More truckers join strikes at LA-area ports, want classification as employees

Updated Apr 5, 2022

Update: The strikes at Los Angeles area ports have ended at three of the four drayage companies truckers were protesting against. Click here to read the updated story.

Port truckers have been striking at LA ports since July, demanding better wages, conditions and reclassification.Port truckers have been striking at LA ports since July, demanding better wages, conditions and reclassification.

Truckers  at a fourth Los Angeles drayage company began striking last week, continuing a months-long protest by port drivers at LA-area ports who want to be classified as employees, not contractors.

LA’s City Council also now is considering a resolution supporting wage laws for port drivers.
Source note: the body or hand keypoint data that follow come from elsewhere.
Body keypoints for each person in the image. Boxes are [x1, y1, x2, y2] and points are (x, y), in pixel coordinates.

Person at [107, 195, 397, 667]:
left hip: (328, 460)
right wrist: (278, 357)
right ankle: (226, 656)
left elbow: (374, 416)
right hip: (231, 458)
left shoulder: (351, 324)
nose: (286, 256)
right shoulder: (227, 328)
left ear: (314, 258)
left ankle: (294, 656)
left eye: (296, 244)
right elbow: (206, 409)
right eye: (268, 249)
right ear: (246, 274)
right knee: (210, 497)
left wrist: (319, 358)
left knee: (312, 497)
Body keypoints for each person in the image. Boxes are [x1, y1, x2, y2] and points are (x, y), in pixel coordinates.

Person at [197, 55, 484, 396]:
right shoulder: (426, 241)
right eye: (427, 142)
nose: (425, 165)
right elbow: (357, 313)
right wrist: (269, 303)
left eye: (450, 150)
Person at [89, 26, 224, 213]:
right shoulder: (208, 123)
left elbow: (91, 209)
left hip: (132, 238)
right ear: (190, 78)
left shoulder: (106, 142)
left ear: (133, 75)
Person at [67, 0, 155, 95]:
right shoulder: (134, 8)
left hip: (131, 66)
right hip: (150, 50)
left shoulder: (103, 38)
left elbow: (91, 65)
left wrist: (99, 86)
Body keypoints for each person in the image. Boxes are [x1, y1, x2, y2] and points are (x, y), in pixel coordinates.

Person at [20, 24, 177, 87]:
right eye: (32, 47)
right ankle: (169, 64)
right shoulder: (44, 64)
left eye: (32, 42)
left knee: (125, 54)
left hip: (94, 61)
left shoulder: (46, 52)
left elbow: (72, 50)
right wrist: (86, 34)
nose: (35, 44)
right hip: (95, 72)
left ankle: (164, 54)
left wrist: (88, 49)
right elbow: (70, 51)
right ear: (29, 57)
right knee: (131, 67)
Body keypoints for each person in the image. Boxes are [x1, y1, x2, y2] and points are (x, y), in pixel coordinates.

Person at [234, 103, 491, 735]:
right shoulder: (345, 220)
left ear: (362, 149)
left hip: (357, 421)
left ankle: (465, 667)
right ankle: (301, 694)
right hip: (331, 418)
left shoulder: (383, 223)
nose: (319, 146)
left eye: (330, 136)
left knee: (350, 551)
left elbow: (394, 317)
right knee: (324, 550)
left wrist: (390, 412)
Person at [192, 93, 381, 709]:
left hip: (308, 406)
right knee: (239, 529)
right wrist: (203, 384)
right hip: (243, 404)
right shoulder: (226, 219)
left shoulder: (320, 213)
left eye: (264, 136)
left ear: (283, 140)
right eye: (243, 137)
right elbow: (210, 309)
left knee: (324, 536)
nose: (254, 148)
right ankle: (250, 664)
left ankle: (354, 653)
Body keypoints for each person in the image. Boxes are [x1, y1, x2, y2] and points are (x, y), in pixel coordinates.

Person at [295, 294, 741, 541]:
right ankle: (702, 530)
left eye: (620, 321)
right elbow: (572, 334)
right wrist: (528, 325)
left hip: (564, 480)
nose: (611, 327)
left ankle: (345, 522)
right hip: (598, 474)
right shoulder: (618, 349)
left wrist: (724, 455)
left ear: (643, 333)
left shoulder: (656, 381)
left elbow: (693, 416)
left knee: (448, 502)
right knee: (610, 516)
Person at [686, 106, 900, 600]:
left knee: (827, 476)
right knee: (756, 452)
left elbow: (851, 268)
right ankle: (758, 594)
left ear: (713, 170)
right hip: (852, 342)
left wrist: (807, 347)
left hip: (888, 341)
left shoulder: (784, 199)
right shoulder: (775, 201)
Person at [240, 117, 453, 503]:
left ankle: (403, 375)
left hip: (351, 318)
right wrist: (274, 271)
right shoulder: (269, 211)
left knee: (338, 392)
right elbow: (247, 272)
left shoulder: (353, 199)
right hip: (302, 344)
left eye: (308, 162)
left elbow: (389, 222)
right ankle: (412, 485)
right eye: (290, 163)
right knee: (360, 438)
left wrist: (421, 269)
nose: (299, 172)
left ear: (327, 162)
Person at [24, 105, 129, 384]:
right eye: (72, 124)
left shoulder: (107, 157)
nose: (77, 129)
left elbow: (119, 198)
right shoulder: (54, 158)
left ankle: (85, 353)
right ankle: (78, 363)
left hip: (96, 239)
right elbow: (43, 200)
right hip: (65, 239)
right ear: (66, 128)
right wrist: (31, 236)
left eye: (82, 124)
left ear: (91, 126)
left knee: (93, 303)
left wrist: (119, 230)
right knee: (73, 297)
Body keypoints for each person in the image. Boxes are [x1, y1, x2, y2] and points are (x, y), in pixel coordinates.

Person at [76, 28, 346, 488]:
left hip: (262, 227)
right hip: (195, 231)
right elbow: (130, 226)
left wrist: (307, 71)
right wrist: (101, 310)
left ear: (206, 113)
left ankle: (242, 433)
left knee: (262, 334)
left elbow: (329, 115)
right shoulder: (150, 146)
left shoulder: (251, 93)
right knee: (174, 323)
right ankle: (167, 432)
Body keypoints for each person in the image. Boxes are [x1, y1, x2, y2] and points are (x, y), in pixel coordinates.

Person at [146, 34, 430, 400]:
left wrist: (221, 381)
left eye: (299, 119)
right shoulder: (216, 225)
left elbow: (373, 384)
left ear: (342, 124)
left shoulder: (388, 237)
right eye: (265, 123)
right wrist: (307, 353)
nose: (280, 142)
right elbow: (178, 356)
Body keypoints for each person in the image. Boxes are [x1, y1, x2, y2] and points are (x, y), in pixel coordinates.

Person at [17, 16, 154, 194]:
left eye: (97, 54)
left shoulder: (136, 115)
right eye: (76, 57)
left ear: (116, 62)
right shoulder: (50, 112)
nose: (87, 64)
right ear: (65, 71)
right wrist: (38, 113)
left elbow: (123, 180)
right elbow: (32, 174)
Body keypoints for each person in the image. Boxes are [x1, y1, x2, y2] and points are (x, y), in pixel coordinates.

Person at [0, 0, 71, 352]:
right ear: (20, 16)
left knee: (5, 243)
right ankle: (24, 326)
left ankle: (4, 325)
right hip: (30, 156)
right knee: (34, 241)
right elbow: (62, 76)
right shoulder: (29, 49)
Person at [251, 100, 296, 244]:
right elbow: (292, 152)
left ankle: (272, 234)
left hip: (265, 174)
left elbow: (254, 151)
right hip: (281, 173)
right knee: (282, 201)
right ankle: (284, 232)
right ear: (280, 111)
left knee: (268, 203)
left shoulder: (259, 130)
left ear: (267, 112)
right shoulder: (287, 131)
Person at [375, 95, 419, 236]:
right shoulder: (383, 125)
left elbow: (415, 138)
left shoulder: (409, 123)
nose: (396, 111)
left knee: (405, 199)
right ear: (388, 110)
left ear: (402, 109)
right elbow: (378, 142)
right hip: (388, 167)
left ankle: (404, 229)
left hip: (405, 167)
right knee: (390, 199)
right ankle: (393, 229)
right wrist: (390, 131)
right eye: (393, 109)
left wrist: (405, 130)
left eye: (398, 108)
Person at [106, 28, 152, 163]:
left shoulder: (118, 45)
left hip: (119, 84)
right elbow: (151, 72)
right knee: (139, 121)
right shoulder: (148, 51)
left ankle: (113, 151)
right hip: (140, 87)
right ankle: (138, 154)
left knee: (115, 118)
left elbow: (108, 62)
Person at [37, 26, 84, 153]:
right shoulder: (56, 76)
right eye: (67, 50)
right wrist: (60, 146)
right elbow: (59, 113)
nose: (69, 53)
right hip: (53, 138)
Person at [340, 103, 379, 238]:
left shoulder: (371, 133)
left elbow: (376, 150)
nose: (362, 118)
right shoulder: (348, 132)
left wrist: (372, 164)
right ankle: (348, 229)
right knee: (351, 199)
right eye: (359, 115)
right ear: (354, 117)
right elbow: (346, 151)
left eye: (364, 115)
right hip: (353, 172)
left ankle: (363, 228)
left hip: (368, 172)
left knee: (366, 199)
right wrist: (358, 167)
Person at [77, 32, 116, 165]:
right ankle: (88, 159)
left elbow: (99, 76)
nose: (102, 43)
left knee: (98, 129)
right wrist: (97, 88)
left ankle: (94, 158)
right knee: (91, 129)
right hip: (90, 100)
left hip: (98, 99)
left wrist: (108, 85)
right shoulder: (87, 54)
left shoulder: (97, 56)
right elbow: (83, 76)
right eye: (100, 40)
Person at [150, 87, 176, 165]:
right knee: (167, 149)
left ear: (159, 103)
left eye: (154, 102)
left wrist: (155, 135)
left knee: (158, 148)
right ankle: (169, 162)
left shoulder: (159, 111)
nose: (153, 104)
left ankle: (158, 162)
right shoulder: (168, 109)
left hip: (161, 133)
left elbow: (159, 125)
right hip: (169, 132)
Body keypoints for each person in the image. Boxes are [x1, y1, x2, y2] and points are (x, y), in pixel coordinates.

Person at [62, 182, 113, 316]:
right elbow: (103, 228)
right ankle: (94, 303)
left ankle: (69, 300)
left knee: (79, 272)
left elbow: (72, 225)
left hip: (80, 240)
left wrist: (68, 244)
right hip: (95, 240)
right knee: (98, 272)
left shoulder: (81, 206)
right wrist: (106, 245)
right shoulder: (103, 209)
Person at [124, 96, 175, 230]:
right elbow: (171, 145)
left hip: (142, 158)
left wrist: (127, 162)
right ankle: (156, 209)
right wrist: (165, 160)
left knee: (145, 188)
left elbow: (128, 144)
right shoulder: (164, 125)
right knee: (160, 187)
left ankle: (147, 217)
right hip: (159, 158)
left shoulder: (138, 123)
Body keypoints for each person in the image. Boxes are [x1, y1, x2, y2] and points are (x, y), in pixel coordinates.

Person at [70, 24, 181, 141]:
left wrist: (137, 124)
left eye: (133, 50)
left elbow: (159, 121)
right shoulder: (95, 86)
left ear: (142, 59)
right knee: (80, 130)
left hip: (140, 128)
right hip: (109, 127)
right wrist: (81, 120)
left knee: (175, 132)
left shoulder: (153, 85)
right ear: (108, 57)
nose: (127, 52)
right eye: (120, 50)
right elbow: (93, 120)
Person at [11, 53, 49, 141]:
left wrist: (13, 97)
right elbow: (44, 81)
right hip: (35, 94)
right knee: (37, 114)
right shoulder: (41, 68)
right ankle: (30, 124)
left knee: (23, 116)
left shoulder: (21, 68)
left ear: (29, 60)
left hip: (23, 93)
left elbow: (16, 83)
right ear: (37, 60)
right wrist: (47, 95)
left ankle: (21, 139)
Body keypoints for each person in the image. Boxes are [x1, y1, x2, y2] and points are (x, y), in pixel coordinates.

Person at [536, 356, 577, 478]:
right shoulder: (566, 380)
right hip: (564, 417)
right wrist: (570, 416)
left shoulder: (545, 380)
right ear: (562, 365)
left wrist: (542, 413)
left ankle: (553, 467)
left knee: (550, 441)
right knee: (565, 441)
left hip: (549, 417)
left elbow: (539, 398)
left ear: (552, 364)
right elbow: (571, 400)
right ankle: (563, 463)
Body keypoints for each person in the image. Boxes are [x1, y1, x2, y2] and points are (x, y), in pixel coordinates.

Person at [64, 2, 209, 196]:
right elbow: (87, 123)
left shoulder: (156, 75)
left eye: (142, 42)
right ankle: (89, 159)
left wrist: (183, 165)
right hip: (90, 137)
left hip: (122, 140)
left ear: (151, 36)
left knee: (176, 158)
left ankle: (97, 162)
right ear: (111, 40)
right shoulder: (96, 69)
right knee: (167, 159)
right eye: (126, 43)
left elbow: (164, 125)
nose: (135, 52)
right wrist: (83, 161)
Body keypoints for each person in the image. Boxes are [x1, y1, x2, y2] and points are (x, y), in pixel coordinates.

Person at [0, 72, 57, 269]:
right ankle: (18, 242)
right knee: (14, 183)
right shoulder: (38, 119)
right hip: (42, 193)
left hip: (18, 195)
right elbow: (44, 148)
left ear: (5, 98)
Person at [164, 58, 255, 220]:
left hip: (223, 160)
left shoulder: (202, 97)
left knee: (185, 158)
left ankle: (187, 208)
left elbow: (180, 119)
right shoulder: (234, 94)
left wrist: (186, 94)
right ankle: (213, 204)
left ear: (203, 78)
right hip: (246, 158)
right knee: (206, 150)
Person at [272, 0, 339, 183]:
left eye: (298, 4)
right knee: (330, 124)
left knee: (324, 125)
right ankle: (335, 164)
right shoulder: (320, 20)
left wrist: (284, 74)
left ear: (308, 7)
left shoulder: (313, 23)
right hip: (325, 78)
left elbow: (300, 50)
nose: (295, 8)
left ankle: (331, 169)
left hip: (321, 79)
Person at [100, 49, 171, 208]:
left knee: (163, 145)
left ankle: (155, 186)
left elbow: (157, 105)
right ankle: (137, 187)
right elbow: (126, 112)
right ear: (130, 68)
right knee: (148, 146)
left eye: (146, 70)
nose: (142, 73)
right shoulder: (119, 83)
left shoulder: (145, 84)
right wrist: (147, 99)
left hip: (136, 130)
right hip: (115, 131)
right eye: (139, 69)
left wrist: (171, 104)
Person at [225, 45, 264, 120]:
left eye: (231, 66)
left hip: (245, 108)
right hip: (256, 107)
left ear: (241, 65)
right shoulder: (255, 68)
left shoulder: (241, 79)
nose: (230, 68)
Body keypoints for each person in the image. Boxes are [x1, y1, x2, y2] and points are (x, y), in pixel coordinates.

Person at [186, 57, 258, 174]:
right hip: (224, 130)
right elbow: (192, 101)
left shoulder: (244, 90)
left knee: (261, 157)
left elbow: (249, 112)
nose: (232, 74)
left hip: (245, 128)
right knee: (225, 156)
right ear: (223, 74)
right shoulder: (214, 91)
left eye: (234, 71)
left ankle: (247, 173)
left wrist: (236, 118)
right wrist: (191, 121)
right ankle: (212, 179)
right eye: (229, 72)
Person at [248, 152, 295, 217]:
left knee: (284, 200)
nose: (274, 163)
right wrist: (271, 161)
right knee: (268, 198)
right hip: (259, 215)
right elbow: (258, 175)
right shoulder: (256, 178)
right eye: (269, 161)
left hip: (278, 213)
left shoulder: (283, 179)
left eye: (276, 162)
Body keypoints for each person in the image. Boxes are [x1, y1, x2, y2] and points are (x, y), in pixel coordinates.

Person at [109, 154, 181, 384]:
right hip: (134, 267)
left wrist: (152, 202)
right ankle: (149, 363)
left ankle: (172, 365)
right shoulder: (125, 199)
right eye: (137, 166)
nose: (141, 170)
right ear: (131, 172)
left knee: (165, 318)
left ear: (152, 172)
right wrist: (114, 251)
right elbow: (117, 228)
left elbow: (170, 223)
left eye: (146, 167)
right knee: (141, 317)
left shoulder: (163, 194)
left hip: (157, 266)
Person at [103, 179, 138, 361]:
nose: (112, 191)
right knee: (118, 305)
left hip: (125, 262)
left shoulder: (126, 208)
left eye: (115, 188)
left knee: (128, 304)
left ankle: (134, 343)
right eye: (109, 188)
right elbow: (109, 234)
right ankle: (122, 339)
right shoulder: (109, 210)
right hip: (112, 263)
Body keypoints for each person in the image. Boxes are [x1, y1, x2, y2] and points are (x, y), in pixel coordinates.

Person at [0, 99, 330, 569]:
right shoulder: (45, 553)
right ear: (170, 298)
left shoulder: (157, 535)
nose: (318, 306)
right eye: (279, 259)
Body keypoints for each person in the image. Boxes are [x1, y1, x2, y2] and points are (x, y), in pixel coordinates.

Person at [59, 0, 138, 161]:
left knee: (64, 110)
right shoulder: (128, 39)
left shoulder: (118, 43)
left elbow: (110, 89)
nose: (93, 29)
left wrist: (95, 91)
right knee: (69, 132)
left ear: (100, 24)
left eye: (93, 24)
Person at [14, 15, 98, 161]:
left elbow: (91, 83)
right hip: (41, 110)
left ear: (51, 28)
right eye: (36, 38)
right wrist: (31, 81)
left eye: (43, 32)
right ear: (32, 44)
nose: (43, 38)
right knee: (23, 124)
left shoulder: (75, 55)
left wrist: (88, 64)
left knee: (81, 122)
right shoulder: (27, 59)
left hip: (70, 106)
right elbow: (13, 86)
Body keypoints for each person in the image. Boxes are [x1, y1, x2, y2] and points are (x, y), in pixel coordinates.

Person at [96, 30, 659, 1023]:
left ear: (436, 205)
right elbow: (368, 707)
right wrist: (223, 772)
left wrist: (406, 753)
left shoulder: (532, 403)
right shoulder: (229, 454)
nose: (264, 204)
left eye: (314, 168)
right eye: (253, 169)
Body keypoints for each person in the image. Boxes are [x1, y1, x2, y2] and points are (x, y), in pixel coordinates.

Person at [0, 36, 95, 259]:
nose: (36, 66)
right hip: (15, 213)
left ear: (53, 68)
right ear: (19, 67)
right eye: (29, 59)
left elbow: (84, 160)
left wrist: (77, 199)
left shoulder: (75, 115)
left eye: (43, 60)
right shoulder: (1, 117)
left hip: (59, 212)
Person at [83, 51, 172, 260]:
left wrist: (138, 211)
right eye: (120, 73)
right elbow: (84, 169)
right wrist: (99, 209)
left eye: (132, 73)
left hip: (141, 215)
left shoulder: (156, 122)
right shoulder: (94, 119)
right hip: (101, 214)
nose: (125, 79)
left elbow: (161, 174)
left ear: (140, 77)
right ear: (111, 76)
The measure would also better encourage drivers and port-serving trucking companies to better work together to prevent work stoppages.

Gold Point Transportation truckers began picketing Oct. 30 at the company yard and the Los Angeles and Long Beach ports. Jose Torres, an El Salvador immigrant, said he thought GPT had hired him as an employee. But when he filed his income taxes, his accountant told him the English paperwork he signed was a truck lease.

The GPT picketers join area drivers already on strike at Intermodal Bridge Transport, Pacific 9 Transportation and XPO Logistics. The Teamsters union, which organized the protests, says the companies have misclassified truckers as independent contractors instead of employees. Cal Cartage warehouse workers also began strike Oct. 28, after the union announced its partnership with the non-profit Warehouse Workers Resource Center.

The day before at Port of Los Angeles, Teamsters General President Jim Hoffa held a press conference on the IBT strike and the new partnership with the center, which strives to improve working conditions in the region’s logistics sector.